Niente schiamazzo classico dell'uscita di scuola, nessun bambino che gioca, mamme a distanza tutte con le mascherine intrattengono giusto una breve conversazione e poi via a casa

La paura ha fermato molte mamme siracusane che, questa mattina, non hanno mandato i propri figli a scuola. Cominciano così le due settimane di zona rossa per gli istituti della città che resteranno aperti fino alla prima media, mentre per gli altri continua la didattica a distanza. Tra preoccupazione e fiducia, il comune denominatore che accomuna i genitori è uno: la scuola in presenza è molto più istruttiva. Questa mattina, nonostante questo principio fisso, in qualche istituto la carenza di studenti si è avvertita tra sedie rimaste sotto i tavoli e corridoi vuoti. Non solo, ma tra i genitori che hanno deciso di accompagnare i proprio bimbi a scuola, ci sono pareri e sentimenti discordanti: c’è infatti chi ha sposato la scelta della scuola in presenza perchè convinto e sicuro che gli istituti scolastici non siano luoghi di contagio, ma dall’altro lato c’è una grossa fetta di mamme e papà che hanno lasciato il proprio figlio davanti il cancello a malincuore.
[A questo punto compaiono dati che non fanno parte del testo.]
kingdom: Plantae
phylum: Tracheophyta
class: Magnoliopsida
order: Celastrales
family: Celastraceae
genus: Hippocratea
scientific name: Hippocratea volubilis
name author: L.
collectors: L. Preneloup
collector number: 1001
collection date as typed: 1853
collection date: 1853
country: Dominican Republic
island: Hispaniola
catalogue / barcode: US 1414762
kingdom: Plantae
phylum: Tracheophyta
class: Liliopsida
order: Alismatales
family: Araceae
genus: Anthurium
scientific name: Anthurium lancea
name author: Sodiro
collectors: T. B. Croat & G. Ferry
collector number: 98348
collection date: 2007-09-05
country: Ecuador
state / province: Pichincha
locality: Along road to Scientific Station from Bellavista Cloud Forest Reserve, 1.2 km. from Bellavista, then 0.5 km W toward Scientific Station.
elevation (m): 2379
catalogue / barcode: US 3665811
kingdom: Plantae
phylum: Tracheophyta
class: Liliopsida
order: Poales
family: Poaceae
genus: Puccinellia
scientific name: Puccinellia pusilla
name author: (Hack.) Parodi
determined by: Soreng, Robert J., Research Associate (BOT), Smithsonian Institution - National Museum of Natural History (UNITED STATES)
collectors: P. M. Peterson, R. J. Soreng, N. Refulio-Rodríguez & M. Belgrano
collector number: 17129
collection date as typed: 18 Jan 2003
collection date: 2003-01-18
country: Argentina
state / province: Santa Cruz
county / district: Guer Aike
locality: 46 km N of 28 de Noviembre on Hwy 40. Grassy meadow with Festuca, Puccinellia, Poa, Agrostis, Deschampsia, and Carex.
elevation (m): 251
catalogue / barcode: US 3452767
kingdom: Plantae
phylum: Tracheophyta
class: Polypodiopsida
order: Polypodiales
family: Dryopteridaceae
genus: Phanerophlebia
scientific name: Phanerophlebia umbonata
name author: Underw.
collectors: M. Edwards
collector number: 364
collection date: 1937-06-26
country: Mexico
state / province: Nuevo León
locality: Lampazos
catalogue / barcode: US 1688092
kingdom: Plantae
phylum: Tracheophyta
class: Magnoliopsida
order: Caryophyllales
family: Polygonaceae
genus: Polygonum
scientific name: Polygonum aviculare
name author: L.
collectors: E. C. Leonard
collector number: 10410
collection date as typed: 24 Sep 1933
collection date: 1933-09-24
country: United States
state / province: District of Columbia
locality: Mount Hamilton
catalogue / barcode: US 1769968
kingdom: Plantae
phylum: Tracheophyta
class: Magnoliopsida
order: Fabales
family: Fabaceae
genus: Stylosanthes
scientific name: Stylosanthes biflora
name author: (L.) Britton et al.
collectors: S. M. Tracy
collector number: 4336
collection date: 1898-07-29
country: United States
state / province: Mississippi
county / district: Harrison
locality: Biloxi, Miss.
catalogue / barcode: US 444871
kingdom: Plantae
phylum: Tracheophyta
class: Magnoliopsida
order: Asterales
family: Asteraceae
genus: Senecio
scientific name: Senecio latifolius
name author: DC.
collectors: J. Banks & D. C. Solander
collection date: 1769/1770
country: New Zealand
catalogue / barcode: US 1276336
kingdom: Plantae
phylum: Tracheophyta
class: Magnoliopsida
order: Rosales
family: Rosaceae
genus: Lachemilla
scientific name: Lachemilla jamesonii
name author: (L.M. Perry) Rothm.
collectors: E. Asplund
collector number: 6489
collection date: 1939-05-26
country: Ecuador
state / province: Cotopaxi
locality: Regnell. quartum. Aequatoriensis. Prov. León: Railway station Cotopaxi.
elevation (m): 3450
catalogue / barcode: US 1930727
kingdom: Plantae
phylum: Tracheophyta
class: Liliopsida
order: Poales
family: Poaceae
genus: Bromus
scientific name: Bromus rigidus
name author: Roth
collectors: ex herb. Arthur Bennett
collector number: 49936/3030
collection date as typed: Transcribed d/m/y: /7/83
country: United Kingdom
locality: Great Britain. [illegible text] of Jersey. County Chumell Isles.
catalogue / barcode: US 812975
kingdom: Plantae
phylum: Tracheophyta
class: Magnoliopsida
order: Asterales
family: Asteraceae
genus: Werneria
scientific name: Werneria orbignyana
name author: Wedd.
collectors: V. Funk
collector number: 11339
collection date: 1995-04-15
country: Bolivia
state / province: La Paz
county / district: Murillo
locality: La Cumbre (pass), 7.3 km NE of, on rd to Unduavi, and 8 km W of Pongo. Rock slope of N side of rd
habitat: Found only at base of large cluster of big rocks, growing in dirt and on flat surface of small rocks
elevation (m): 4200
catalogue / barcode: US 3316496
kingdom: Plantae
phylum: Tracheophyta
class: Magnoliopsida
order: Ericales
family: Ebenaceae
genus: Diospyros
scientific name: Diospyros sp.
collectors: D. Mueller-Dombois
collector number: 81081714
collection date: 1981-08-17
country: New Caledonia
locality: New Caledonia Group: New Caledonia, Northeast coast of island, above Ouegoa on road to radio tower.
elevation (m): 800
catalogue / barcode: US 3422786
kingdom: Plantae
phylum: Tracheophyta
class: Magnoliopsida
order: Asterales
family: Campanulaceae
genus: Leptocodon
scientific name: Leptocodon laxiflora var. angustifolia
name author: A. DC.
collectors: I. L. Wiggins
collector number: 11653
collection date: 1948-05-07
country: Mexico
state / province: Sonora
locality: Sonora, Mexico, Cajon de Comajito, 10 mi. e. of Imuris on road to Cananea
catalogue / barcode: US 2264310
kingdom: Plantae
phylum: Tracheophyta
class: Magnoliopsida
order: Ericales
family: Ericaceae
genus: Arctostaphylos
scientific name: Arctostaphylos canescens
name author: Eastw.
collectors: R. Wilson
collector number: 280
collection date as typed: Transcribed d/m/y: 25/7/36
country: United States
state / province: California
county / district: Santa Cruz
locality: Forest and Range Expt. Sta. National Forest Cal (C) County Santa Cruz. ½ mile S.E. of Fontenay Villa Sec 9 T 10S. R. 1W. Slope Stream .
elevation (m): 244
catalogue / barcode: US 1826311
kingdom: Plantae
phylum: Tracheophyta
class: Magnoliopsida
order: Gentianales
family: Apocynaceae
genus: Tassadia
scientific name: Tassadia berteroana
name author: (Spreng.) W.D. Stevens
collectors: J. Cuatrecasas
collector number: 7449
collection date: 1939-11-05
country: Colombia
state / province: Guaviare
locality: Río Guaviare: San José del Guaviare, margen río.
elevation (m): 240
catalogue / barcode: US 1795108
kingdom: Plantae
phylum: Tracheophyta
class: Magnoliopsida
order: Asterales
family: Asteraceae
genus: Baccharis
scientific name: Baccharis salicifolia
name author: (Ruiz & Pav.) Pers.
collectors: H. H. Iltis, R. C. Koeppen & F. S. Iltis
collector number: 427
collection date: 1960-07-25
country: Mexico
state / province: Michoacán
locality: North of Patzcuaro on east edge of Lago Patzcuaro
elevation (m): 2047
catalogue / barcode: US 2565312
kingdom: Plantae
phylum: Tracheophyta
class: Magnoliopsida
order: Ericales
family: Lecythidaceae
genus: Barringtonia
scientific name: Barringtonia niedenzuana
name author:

Ma oggi i cancelli erano aperti, e qualcuna di loro ha preso di buon grado la volontà del Governo di far tornare gli alunni tra i banchi. Vero è che, forse complici anche gli orari scaglionati di entrata e uscita, l’atmosfera dietro i cancelli non era quella di sempre. Non si sentivano gli schiamazzi classici dell’uscita di scuola, non c’erano bambini che giocavano, mamme che, coperte dalle mascherine, si tenevano tutte a debita distanza, ma solo per pochi minuti, giusto il tempo di scambiare due chiacchiere e poi via a casa. Dispositivi di protezione anche per i bambini che, visibilmente confusi, corrono verso le mamme tra un berretto di lana che copre fino a sopra gli occhi e la mascherina che arriva sopra il naso. Quest’ultima non è certo una novità, ma con le basse temperature e la pioggia i bimbi sembrano quasi irriconoscibili coperti dalla testa ai piedi.

“Era meglio continuare in Dad” – dice un genitore ai microfoni di Siracusanews. “Sì, ma in Dad i ragazzi non imparano niente” – risponde un altro.

Nonostante tutto, però, le scuole rimarranno aperte e i dirigenti scolastici stanno cercando di fare di tutto per mettere gli istituti in sicurezza. Una cosa colpisce di questo primo strano giorno di scuola in zona rossa: quel bambino che al suono della campanella corre verso la mamma come se giocasse a mosca cieca coperto (quasi interamente) da mascherina, sciarpa e cappello. Eh certo, oggi un raffreddore potrebbe essere un vero e proprio problema. Ieri, e si spera anche domani, l’uscita di scuola era e forse sarà un momento di festa.